(Extract provided begins)
Scenema Audio

Zero-shot expressive voice cloning and speech generation.

Visit scenema.ai/audio to hear all demos and try it out.

Every existing text-to-speech system converts words into sound, but none of them perform. Speech that merely pronounces words correctly is functionally useless for filmmaking, audiobooks, or any context where the emotional delivery carries as much meaning as the words themselves. Scenema Audio generates speech with intention, pacing, breath control, and emotional arcs that shift within a single generation, all from a text prompt that describes not just what to say but how to say it.

Built on an audio diffusion transformer extracted from LTX 2.3's 22B parameter audiovisual model, it learned how people actually sound in real scenes: angry, laughing, whispering, crying, exhausted, terrified.

Quick Start

Docker (Recommended)

git clone https://github.com/ScenemaAI/scenema-audio.git
cd scenema-audio

# Set your HuggingFace token (Gemma 3 access required)
export HF_TOKEN=your_huggingface_token

# Build and run (models are downloaded on first start)
(Extract provided ends)
(Data section begins)
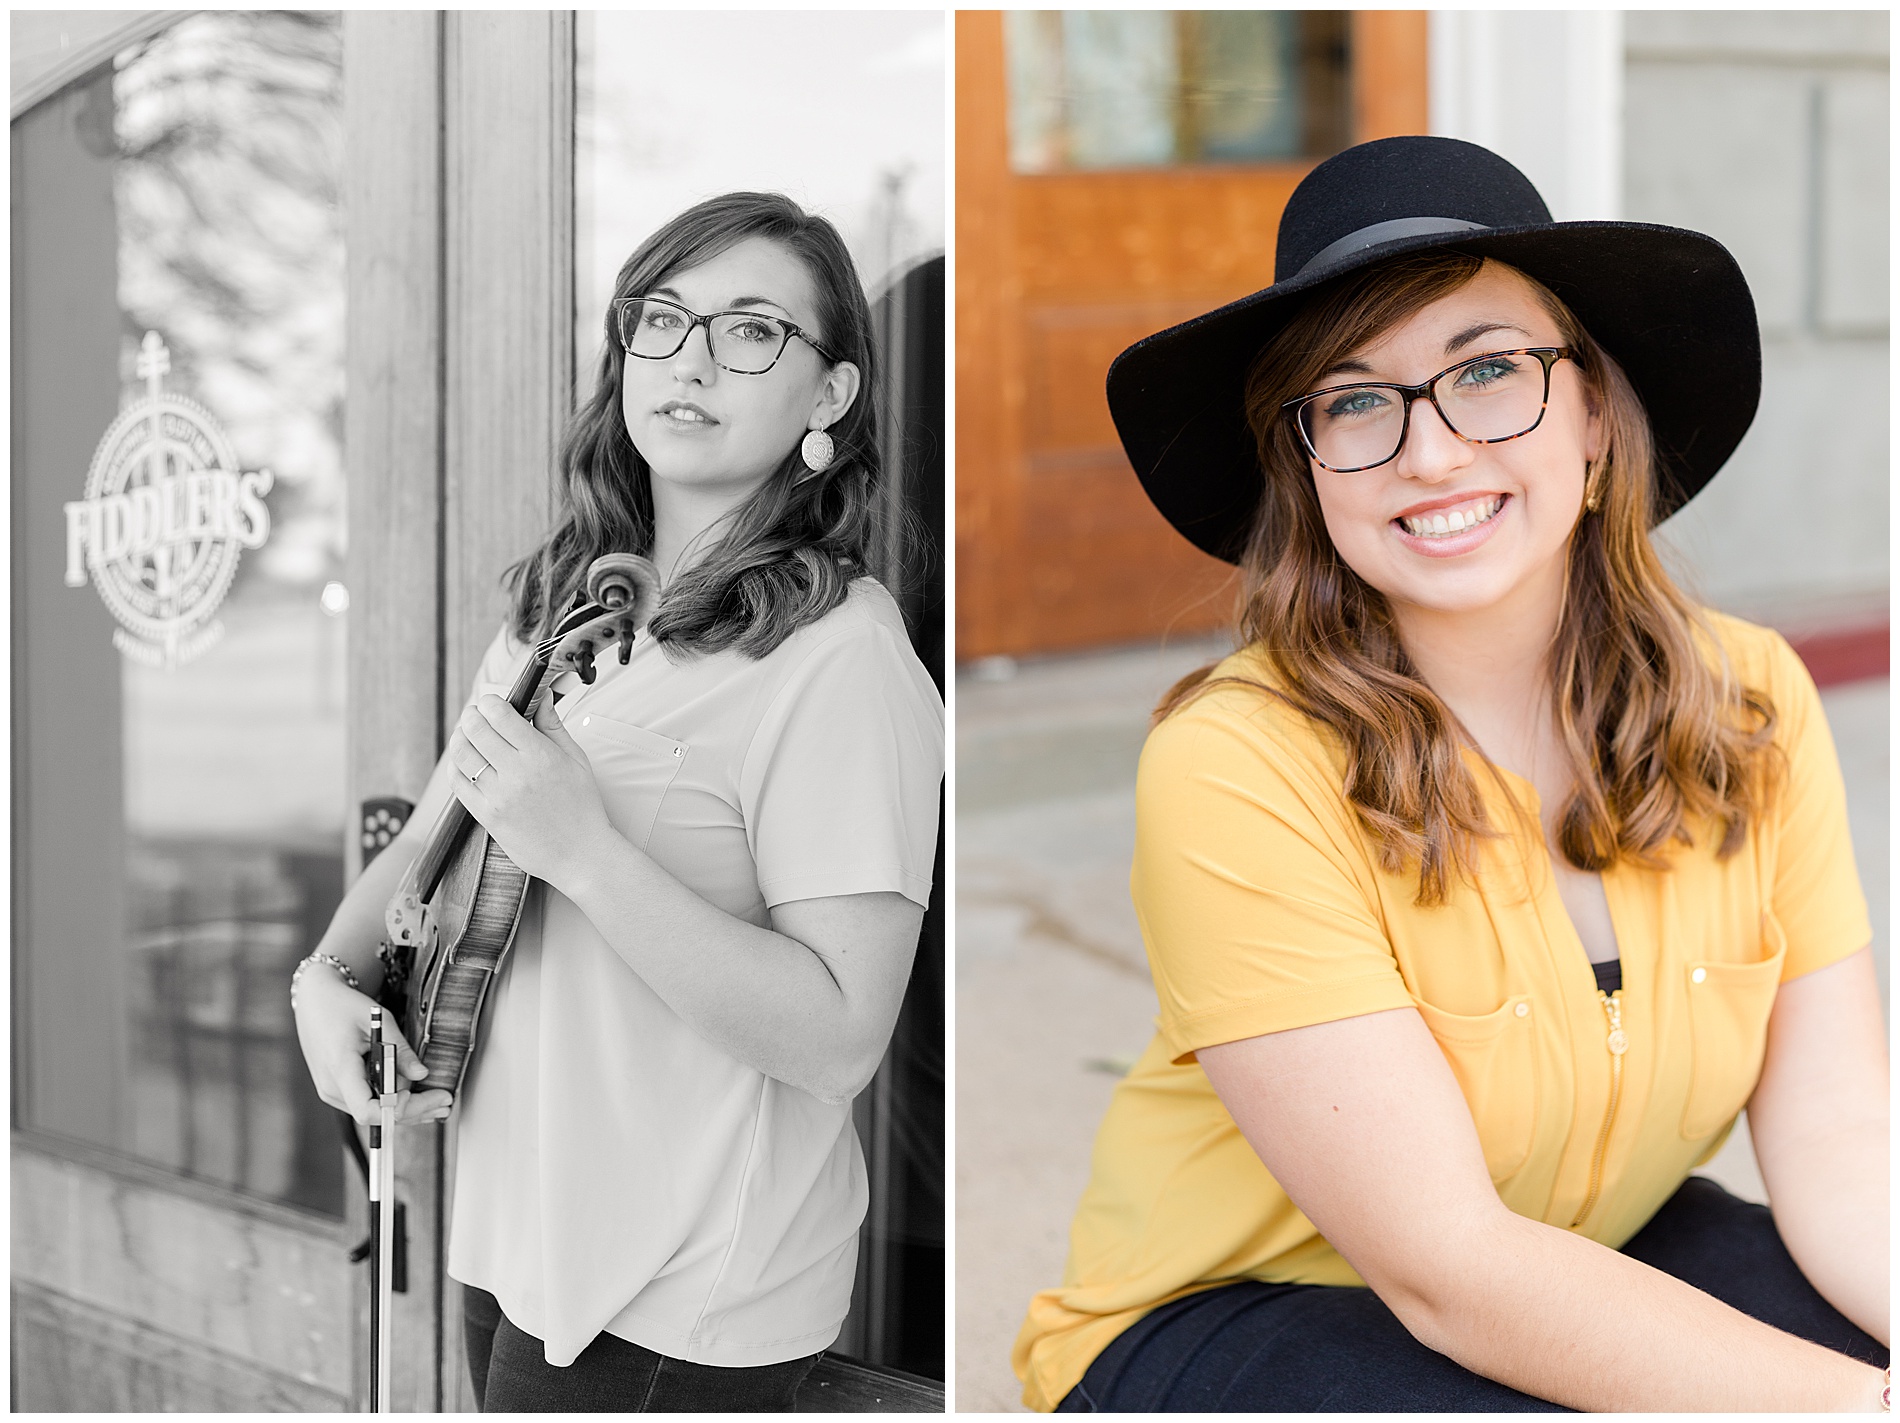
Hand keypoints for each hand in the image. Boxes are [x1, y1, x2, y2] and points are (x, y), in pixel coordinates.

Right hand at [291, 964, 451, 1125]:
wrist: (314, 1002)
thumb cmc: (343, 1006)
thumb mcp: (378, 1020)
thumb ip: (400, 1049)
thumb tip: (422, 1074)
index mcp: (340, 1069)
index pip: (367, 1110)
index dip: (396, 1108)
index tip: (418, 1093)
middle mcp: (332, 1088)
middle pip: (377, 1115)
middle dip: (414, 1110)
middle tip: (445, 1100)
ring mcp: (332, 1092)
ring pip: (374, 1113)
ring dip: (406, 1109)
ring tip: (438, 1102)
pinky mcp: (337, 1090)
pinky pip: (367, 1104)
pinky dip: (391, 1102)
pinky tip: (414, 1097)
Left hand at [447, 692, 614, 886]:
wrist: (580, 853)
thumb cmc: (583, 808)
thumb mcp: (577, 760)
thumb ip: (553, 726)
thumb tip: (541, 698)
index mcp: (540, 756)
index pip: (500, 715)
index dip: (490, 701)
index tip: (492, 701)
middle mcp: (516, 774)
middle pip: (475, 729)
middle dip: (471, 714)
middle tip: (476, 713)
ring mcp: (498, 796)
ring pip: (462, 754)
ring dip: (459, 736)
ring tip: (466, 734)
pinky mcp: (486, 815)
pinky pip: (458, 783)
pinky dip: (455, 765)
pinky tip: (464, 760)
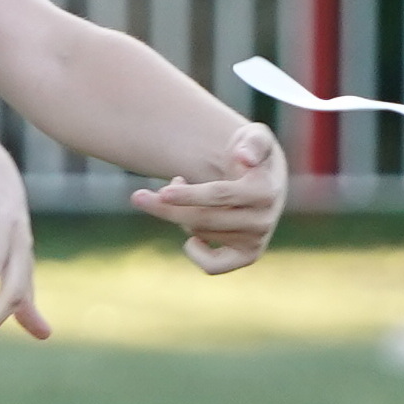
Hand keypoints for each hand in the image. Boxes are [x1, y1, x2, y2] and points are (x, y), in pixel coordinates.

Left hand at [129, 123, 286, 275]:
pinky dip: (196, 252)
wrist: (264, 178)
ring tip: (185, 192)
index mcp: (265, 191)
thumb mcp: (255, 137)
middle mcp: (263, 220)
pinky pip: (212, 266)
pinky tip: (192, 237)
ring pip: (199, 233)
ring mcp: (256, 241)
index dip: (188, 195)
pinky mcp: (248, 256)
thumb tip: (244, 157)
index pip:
(Data section ends)
(Data section begins)
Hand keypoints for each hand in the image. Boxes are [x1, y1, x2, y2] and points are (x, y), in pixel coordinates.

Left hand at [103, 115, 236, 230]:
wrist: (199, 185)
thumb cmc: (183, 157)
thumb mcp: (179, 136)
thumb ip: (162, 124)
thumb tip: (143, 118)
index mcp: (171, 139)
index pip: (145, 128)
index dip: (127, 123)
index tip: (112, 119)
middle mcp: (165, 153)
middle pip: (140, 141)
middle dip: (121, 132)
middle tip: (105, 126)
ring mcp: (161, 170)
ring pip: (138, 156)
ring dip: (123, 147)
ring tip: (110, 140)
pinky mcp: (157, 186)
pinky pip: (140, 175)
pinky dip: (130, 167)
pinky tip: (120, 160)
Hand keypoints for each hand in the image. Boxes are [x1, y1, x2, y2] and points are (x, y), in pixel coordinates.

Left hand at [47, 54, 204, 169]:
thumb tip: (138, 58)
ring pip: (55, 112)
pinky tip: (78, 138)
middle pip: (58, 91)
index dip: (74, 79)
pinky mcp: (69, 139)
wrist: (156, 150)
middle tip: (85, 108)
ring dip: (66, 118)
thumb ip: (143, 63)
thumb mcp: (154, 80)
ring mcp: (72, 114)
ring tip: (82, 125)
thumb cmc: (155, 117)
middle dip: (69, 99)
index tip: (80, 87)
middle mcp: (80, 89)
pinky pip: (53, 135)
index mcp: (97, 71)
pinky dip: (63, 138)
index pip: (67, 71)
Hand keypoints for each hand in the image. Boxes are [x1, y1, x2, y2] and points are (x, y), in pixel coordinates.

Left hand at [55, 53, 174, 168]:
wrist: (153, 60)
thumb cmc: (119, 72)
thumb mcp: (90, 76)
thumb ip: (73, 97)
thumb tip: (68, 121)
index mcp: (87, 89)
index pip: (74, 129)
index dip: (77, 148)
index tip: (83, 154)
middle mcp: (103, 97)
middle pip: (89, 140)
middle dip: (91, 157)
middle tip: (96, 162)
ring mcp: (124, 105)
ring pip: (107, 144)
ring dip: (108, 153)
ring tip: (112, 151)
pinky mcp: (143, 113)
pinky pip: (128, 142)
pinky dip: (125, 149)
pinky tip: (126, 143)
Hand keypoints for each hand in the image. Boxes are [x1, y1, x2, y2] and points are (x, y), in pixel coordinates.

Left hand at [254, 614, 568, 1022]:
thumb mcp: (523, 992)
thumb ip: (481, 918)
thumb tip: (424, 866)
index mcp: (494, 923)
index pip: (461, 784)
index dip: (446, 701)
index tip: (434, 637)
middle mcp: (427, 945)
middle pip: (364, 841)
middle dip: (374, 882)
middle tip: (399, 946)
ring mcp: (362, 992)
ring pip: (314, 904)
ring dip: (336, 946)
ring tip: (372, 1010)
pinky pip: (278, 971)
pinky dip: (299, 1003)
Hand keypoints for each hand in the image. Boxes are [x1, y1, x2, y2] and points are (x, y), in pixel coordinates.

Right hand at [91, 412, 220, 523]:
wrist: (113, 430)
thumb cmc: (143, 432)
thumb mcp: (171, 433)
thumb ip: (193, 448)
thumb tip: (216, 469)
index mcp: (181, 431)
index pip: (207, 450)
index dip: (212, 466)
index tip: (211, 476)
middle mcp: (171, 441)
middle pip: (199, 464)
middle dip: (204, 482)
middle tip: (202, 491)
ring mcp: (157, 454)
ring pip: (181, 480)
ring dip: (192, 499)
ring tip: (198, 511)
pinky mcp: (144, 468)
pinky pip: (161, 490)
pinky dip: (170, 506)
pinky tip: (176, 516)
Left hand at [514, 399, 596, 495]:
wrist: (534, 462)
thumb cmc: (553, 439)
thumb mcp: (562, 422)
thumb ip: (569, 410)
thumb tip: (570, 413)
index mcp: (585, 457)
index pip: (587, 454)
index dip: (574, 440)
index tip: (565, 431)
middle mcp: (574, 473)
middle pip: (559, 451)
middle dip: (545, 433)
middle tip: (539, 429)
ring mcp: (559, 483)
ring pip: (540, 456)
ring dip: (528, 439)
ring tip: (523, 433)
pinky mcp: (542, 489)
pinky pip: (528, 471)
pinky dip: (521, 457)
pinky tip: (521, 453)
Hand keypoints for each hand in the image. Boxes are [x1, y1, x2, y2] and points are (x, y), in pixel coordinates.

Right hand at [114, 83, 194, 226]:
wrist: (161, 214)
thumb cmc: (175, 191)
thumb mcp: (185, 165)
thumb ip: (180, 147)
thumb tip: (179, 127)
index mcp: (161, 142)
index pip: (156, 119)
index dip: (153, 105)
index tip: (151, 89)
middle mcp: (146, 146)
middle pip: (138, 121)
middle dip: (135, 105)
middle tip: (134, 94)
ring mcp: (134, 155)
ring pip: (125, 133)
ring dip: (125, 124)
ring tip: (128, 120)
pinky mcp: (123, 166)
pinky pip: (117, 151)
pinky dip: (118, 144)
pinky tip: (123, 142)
(Data section ends)
- [Task set]:
a. In the Scenema Audio text above, what model was the audio diffusion transformer extracted from?
b. Please pick up the Scenema Audio text above from its last line and carry it on.

- [Answers to the tasks]:
a. It was extracted from LTX 2.3's 22B parameter audiovisual model.

b.
docker compose up

Runs on any NVIDIA GPU with 16 GB+ VRAM. The default configuration uses INT8 audio transformer + NF4 Gemma quantization, with automatic model offloading on smaller cards. First startup downloads ~38 GB of model checkpoints and caches them in a Docker volume. Subsequent starts are fast.

Generate Audio

# Using the included script
python generate.py output.wav

# Or with curl
curl -X POST http://localhost:8000/generate \
  -H "Content-Type: application/json" \
  -d '{
    "prompt": "<speak voice=\"A warm, clear male voice with a slight British accent. Measured, thoughtful pacing.\" gender=\"male\">The old lighthouse had stood on the cliff for over a century, its beam cutting through the fog like a blade of light.</speak>",
    "seed": 42
  }' \
  --output output.wav

Voice Design (Preview a Voice)

curl -X POST http://localhost:8000/generate \
  -H "Content-Type: application/json" \
  -d '{
    "prompt": "<speak voice=\"A young woman with a smoky, low register voice. Intimate, confessional tone.\" gender=\"female\">The city never really sleeps. It just closes its eyes and pretends for a while.</speak>",
    "mode": "voice_design"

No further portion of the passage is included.